DATA START
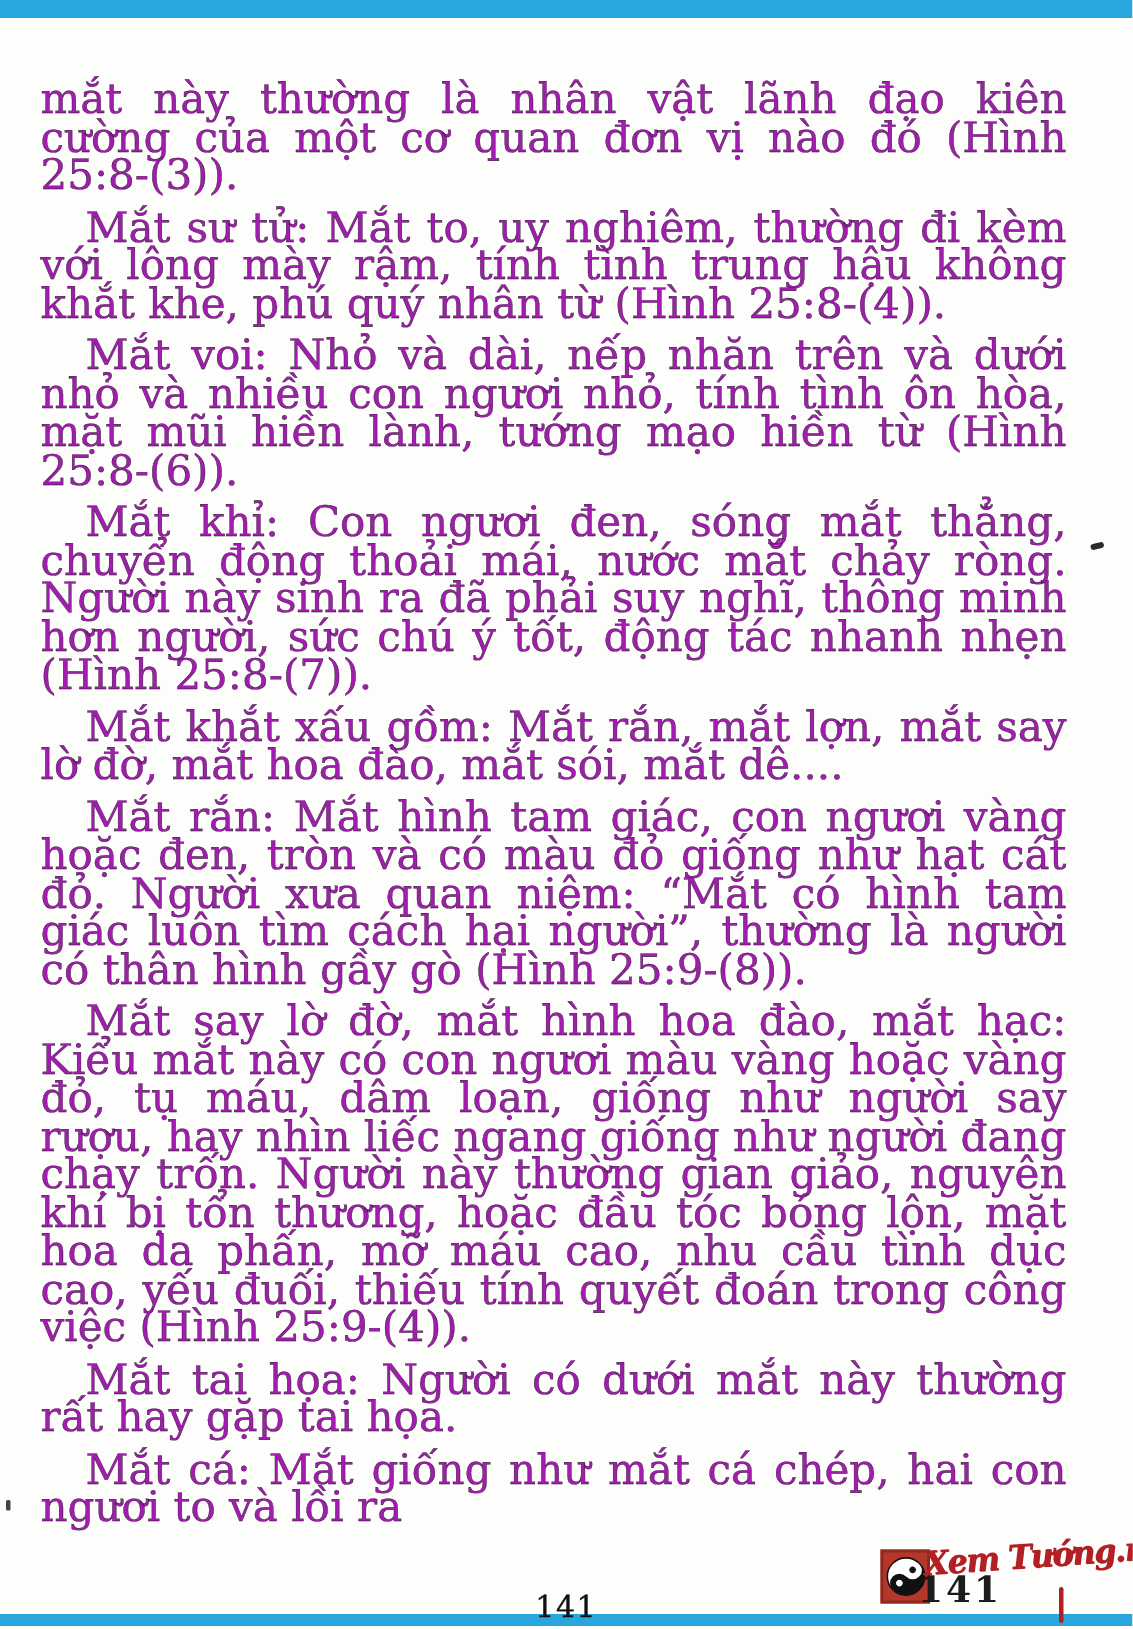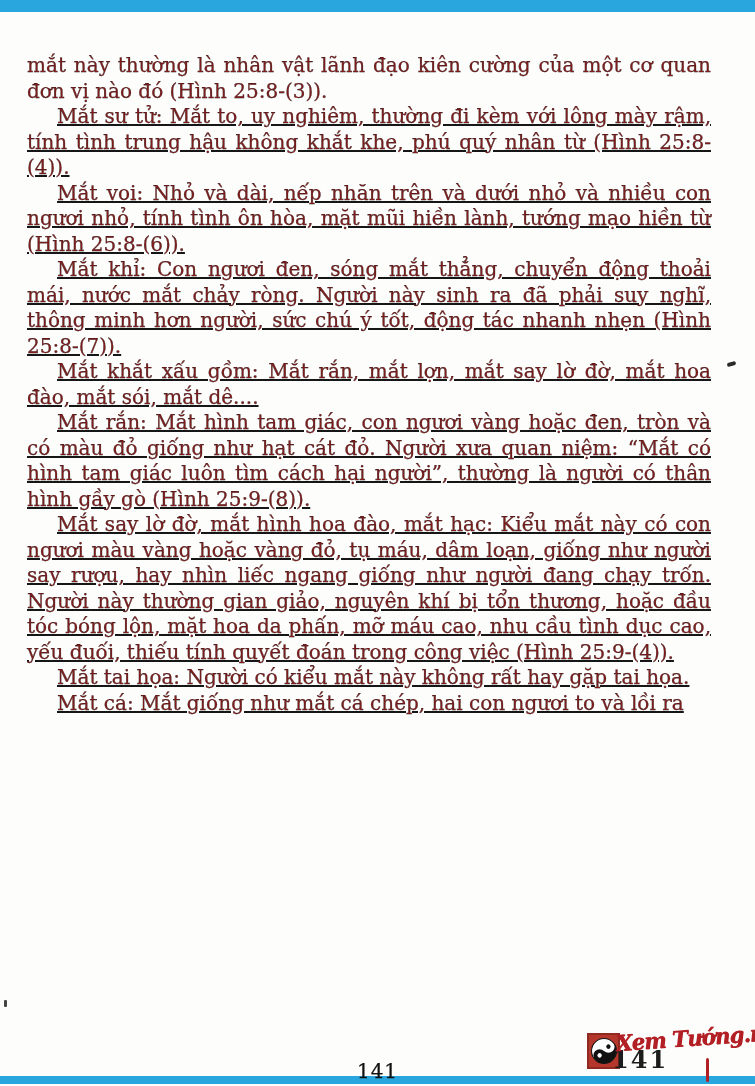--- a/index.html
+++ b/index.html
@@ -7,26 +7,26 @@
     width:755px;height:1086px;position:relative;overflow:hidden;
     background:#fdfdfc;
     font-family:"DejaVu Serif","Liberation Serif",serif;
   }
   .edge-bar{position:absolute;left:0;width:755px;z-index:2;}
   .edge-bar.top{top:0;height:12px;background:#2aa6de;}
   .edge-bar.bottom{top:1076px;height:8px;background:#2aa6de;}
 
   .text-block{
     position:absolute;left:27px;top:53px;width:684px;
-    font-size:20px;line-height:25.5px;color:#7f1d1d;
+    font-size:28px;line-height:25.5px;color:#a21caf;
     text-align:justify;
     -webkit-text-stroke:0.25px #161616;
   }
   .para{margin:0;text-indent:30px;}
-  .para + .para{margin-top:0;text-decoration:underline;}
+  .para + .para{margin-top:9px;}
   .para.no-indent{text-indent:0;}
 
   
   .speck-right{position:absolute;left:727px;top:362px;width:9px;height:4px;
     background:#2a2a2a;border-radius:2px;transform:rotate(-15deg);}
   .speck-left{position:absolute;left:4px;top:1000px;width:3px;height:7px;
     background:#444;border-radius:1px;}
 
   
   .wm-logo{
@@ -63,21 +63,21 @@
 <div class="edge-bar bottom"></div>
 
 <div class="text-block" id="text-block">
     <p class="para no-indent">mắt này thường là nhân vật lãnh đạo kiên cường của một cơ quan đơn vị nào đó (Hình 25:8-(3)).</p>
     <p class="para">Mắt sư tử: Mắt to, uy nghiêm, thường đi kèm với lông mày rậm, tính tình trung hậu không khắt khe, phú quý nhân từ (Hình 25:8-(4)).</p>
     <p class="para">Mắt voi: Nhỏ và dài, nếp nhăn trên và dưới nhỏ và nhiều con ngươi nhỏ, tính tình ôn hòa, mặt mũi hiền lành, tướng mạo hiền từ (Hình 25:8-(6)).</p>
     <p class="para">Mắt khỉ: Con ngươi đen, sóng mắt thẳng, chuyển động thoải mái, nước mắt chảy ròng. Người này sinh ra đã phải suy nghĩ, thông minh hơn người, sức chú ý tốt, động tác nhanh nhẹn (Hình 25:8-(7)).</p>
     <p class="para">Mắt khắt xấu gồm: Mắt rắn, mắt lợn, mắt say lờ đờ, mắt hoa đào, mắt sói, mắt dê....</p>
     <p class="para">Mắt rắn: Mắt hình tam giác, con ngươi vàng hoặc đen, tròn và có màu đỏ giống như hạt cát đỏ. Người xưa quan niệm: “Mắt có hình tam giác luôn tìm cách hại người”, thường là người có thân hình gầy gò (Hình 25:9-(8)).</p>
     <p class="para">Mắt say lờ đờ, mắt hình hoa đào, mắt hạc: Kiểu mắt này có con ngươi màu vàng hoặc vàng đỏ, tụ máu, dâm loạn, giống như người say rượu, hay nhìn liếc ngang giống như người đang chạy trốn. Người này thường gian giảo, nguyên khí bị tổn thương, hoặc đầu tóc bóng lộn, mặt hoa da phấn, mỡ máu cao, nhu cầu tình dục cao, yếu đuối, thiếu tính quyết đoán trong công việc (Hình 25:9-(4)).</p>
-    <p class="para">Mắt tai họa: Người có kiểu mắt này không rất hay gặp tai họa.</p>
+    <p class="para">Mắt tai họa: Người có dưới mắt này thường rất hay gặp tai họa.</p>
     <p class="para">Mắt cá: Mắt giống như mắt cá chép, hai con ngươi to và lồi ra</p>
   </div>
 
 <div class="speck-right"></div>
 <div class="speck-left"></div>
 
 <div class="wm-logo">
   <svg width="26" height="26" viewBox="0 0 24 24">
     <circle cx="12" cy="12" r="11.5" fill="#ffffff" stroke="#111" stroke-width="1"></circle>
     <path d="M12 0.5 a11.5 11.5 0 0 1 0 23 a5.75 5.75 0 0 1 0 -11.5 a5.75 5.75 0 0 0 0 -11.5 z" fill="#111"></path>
DATA END
DATA START
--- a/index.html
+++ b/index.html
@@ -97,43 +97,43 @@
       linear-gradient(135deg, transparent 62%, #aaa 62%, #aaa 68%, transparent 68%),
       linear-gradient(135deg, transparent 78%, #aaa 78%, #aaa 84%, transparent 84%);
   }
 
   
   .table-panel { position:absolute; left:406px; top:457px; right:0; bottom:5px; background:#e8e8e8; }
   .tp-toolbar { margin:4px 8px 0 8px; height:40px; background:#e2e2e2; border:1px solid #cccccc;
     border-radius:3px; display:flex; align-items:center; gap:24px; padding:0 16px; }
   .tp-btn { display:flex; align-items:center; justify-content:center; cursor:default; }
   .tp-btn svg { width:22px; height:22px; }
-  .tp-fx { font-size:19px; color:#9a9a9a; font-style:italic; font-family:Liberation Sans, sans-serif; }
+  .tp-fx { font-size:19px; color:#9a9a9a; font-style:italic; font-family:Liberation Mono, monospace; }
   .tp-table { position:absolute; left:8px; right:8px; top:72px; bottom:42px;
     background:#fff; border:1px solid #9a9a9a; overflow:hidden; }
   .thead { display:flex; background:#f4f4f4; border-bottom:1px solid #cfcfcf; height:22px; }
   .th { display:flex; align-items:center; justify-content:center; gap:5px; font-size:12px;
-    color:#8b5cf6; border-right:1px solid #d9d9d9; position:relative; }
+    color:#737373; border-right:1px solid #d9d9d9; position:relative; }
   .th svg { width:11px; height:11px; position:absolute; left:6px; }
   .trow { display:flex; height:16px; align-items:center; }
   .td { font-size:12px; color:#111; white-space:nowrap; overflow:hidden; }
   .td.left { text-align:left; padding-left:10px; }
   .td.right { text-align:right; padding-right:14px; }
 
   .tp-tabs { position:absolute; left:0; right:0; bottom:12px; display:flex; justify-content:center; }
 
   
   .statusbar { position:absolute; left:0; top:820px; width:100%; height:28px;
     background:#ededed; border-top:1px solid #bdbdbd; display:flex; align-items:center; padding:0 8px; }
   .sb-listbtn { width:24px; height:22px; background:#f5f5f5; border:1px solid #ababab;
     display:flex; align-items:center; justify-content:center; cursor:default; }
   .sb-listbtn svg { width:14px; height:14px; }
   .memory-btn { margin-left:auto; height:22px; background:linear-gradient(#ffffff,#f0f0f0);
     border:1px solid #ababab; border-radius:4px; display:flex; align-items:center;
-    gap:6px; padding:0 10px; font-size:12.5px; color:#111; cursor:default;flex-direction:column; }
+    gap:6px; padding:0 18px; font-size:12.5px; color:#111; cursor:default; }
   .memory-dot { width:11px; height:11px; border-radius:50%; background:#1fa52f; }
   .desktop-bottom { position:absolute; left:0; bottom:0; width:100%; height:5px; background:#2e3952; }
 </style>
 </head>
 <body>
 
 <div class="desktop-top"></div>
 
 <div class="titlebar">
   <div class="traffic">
DATA END
DATA START
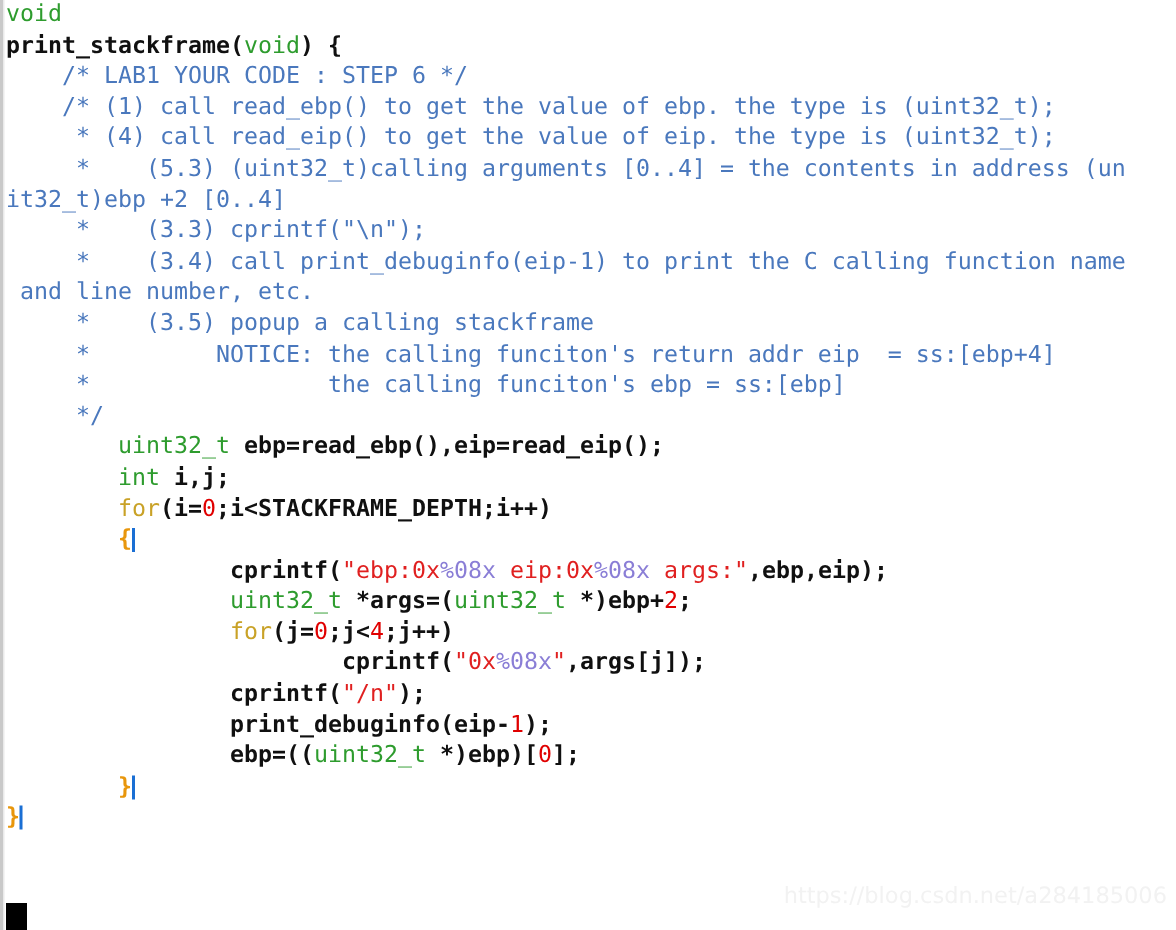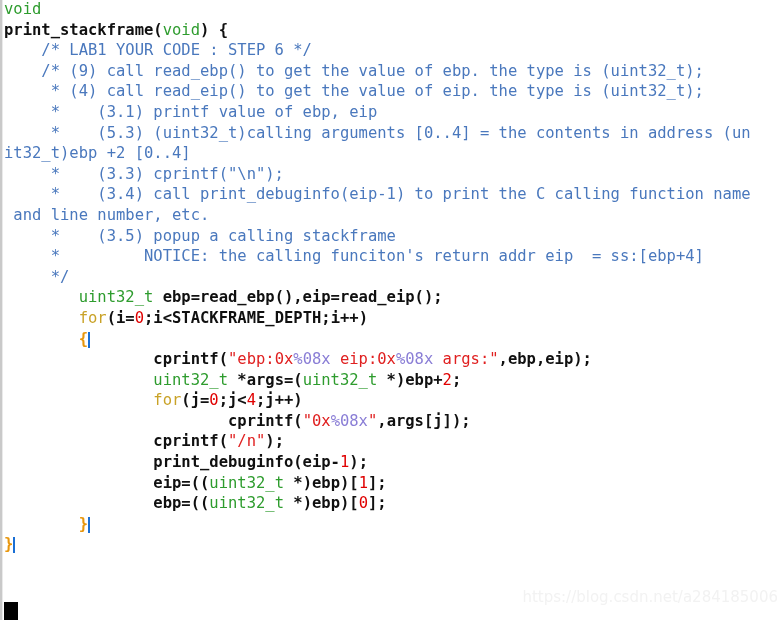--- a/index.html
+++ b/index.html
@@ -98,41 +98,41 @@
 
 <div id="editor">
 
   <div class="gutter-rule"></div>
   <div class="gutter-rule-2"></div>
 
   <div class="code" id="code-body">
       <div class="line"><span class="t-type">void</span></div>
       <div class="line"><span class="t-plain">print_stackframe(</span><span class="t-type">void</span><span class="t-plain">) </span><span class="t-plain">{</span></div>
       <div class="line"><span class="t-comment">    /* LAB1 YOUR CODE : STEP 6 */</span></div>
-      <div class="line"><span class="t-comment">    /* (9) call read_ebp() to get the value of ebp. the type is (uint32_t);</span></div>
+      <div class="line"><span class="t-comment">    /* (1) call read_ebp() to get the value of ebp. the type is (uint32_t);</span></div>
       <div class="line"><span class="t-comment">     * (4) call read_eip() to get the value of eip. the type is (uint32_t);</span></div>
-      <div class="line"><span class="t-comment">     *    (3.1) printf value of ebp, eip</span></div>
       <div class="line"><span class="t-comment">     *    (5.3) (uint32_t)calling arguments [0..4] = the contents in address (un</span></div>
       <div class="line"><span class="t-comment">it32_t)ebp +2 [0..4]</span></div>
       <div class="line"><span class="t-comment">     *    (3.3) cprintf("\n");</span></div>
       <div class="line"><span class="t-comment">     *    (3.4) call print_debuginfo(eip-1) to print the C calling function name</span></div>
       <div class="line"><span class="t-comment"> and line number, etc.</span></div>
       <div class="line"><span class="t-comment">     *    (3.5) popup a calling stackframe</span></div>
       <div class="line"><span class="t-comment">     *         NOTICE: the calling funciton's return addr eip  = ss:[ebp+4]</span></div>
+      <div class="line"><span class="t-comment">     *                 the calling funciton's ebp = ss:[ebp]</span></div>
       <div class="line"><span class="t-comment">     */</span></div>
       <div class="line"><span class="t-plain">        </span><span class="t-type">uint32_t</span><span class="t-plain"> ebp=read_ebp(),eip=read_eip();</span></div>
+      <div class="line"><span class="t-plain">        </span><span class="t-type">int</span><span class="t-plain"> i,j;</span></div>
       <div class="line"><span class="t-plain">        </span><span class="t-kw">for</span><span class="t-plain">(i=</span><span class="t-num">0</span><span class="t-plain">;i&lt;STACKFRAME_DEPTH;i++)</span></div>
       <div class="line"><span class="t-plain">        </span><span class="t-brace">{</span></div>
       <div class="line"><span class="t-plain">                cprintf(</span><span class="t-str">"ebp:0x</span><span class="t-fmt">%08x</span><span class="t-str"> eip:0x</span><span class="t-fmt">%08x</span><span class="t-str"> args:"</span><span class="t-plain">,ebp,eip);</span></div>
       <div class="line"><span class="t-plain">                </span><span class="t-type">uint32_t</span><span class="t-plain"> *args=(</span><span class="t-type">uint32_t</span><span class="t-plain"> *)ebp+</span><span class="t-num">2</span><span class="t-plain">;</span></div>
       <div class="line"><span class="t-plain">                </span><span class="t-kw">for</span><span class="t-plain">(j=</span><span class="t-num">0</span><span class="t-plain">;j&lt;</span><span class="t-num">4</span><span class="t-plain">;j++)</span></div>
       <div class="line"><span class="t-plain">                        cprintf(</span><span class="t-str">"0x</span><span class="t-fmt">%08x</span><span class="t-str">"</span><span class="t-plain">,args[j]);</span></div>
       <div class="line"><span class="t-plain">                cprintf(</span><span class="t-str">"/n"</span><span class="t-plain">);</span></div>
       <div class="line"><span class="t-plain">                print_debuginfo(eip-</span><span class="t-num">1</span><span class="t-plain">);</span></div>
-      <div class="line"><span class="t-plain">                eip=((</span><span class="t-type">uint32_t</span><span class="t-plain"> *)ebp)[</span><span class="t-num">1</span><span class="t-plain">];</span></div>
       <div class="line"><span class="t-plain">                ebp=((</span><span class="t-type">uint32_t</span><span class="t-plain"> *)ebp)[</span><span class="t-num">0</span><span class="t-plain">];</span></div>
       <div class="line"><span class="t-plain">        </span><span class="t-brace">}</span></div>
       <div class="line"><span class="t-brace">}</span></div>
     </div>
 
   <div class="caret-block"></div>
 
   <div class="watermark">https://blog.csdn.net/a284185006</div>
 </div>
DATA END
WHAT TO PRODUCE
Bring together every line in the entries that holds the string "gutter".

RESULT
   <div class="gutter-rule"></div>
   <div class="gutter-rule-2"></div>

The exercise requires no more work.